The October Revolution

I visited the Jazz Record Center in New York City a short time ago. In the back room, behind some old dolly's, were a couple hundred Downbeat magazines stuffed into worn dusty boxes. I pulled one carton out after another and flipped through each issue quickly, looking for high yield images of musicians from the 50s, 60s, and early 70s. I had been assembling a jazz oriented series of collages for my street and online sales, in and of itself, a profoundly lucrative undertaking (I would add the stone face smiley here were I texting you).

The July 1972 issue had a striking blue and purple front piece, covered in typography and inside more than a few poignant photographs that would go well on black backgrounds. There was one in particular, of the alto player Robin Kenyatta, horn askew, hand emerging into the foreground, pressing levers, half the photo shrouded in black. I glanced at the title of the article, by Valerie Wilmer: Robin Kenyatta and the Gypsy Life. The word gypsy interested me so I put down my scissors and read. Turns out Wilmer had gotten an exceptional interview and I wish to appropriate some of her quotes here. The article concerns preserving artistic integrity in the face of what Kenyatta said was a problem of "economics."

The jazz musicians at the time were having it hard. A golden age had come and gone. The author used the expression "The October Revolution of 1965," a term coined by Alan Beckett in the New Left Review, for which he had written a well know series of articles about jazz.

‘It is our belief that jazz musical forms must be extended to meet an entirely new set of artistic, social, cultural and economic circumstances. It might seem strange to some to see the word ‘jazz’ mentioned in context with such cold hard realities as society and economics, yet it is an undeniable fact that the very origins of the music itself and all its subsequent development was rooted in societal forms. The field holler, the spiritual, the blues—each serves a definite function and grew out of very real, very painful experiences."

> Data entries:
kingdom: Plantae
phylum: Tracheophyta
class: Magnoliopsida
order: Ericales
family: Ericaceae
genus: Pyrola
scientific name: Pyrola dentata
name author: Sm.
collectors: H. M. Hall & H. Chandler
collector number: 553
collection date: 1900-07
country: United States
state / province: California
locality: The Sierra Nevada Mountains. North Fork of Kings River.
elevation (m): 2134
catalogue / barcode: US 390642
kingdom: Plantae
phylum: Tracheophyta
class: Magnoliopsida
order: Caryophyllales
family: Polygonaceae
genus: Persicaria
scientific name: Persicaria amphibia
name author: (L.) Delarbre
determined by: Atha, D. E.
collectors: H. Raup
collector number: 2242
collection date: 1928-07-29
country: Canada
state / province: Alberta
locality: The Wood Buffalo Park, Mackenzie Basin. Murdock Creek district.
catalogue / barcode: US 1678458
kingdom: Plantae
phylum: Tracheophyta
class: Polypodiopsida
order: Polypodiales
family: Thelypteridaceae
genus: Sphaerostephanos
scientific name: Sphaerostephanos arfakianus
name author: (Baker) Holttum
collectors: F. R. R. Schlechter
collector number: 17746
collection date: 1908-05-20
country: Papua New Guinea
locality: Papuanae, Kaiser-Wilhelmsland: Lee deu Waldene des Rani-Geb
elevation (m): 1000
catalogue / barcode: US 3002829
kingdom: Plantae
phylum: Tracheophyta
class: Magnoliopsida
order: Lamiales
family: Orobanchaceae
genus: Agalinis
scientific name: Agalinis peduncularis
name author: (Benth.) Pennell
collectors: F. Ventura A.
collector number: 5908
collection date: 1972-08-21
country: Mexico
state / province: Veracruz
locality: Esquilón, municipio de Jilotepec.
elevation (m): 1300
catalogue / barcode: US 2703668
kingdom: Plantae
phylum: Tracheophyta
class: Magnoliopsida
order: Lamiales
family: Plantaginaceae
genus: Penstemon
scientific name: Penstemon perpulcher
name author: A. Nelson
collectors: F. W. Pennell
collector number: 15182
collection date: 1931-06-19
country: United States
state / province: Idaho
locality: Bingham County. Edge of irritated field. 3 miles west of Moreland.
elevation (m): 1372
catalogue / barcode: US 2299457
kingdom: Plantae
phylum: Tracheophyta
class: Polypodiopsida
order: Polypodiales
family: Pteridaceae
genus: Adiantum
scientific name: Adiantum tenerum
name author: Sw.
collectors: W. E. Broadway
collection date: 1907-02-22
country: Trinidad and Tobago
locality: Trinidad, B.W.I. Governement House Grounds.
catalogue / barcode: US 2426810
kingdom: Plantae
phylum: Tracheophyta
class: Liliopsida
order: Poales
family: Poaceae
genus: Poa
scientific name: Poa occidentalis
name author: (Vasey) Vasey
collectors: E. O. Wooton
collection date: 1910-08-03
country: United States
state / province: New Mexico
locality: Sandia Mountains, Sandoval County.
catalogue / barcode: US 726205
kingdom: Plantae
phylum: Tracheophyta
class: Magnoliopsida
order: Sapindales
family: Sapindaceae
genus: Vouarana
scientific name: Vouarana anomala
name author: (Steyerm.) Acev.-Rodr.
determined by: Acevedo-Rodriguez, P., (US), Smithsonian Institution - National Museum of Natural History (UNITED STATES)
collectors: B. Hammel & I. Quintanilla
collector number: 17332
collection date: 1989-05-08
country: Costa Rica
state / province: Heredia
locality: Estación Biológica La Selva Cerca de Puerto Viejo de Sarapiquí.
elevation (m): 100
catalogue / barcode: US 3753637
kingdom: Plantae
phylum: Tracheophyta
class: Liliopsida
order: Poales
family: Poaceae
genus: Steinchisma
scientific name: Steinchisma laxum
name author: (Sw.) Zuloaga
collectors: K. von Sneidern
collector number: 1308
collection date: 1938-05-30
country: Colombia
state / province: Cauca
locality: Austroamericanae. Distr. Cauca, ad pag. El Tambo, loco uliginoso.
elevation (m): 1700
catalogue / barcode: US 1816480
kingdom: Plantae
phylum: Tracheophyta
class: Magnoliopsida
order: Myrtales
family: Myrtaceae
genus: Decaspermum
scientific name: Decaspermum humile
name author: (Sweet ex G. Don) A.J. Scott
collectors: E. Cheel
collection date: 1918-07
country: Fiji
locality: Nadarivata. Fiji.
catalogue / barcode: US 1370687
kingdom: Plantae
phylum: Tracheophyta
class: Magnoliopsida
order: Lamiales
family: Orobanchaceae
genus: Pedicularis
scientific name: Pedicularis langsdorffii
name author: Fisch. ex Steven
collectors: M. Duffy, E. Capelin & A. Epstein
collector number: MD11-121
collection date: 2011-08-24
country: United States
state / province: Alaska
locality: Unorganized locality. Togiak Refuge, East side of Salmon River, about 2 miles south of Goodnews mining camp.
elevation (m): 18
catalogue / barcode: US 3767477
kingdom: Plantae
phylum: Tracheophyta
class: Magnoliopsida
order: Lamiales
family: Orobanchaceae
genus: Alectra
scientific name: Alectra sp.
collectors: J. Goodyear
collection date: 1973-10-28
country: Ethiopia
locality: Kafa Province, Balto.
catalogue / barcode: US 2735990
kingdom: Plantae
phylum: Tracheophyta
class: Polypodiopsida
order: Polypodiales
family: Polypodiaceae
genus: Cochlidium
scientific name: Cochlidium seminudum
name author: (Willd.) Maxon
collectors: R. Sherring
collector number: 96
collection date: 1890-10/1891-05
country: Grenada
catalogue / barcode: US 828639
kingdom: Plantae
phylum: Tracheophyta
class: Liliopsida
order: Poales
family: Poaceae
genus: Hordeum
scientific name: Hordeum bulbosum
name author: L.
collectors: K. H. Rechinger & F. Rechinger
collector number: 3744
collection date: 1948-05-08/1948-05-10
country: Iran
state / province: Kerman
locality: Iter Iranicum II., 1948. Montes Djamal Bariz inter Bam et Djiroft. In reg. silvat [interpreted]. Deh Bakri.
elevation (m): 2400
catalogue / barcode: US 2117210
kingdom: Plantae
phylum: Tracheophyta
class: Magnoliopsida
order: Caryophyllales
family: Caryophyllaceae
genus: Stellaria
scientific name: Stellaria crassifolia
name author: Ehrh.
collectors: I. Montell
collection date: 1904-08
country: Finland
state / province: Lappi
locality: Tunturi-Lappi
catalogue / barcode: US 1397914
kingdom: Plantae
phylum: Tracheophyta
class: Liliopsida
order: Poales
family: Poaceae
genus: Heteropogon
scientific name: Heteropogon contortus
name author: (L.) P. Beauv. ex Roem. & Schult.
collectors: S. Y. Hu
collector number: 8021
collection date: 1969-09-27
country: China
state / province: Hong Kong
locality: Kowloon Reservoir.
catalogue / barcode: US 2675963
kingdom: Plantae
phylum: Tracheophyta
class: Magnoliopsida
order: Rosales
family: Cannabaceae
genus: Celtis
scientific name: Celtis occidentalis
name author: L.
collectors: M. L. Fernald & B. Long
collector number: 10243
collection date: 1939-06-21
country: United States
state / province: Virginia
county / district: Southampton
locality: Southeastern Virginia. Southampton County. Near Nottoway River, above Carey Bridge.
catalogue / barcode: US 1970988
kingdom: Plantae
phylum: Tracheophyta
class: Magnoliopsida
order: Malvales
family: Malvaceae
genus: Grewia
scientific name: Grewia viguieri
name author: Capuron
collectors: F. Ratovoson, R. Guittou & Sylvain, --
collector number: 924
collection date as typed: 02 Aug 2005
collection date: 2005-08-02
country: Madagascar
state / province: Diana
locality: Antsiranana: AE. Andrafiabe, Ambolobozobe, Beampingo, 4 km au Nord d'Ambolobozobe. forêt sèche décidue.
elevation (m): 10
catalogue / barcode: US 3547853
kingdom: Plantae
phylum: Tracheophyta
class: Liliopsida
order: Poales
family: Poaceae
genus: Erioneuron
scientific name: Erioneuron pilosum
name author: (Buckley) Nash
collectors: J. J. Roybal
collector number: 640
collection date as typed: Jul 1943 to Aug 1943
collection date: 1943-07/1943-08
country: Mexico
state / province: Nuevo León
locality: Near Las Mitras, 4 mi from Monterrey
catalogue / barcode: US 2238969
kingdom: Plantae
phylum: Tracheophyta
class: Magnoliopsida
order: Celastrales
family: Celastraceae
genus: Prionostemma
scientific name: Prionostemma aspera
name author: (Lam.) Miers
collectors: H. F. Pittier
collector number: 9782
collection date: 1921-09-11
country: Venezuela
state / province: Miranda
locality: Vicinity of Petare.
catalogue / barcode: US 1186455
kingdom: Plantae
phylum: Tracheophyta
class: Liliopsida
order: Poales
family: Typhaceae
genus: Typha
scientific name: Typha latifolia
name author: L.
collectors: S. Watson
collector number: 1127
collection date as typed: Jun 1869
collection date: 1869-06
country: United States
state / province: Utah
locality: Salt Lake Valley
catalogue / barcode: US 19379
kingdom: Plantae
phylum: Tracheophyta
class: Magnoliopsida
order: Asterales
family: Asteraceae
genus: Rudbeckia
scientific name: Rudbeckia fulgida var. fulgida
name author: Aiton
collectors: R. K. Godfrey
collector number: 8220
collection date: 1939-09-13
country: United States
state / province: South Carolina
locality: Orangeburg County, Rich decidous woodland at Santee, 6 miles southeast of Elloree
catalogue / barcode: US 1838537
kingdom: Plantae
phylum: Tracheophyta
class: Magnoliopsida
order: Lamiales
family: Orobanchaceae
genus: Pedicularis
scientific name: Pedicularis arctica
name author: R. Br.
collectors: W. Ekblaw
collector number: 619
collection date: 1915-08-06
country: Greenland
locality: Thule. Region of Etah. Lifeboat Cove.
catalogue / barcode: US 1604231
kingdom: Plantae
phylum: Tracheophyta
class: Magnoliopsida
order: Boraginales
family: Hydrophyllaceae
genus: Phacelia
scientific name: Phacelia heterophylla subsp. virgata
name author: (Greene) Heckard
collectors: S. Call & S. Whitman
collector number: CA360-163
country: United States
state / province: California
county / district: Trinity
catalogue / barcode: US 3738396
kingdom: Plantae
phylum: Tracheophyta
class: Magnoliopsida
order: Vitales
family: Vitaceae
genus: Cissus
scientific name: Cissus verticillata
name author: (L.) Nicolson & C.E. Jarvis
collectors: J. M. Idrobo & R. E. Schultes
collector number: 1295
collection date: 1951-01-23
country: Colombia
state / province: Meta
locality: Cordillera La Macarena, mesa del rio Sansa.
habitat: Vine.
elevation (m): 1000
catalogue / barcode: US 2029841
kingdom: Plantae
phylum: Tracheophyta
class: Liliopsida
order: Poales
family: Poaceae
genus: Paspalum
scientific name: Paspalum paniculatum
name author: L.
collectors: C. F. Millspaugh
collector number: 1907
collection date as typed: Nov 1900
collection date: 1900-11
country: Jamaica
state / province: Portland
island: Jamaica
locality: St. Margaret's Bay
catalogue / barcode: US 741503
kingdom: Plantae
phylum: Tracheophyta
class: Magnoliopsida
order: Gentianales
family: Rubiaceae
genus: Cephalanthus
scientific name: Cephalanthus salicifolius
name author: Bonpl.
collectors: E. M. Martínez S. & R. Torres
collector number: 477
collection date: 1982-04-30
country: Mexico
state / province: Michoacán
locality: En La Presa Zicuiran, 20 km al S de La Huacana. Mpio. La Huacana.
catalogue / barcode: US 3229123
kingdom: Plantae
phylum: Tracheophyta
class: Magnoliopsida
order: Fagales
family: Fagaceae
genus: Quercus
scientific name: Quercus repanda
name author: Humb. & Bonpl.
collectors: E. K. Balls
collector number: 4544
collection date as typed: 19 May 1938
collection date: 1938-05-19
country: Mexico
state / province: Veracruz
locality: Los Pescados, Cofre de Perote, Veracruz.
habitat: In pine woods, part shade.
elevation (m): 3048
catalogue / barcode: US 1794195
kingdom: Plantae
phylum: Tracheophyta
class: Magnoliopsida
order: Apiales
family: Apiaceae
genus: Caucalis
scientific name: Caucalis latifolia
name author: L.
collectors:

> EXERCISE DETAILS: Carry the jazz essay titled "The October Revolution" forward, picking up right after the quotation that closes it above.

> RESULT:
The era spoke to originality and passion and cooperation within the industry. All that had been acknowledged not just by the writers but by the musicians themselves. Kenyatta attributed it to a "spirituality," which in a few short years,  had all but evaporated: "There was solidarity there. It was a good movement, a lot of beautiful people, but the musicians have changed. Times have changed and the situation has changed. Living conditions for the people who are playing that way are very hard, so it never stays the same."

Kenyatta saw other musicians dropping out of the scene because they became discouraged. "After a while you get tired and you say, 'Wow, I've got to live like other people. I've got a wife and kids, I've got to take care of them. . . '"

His gypsy life style, all his moving from one music venue to the next, was simply to make ends meet while continuing to do his thing. He played for the Isley Brothers a short while and recouped his finances, but at a price:. "There's no freedom at all - you just do their thing. . .in terms of economics, it was ok." Kenyatta recognized the syndication of the recording industry even then. "They (musicians) are owned by the record companies and they record the way the companies tell them to. . ."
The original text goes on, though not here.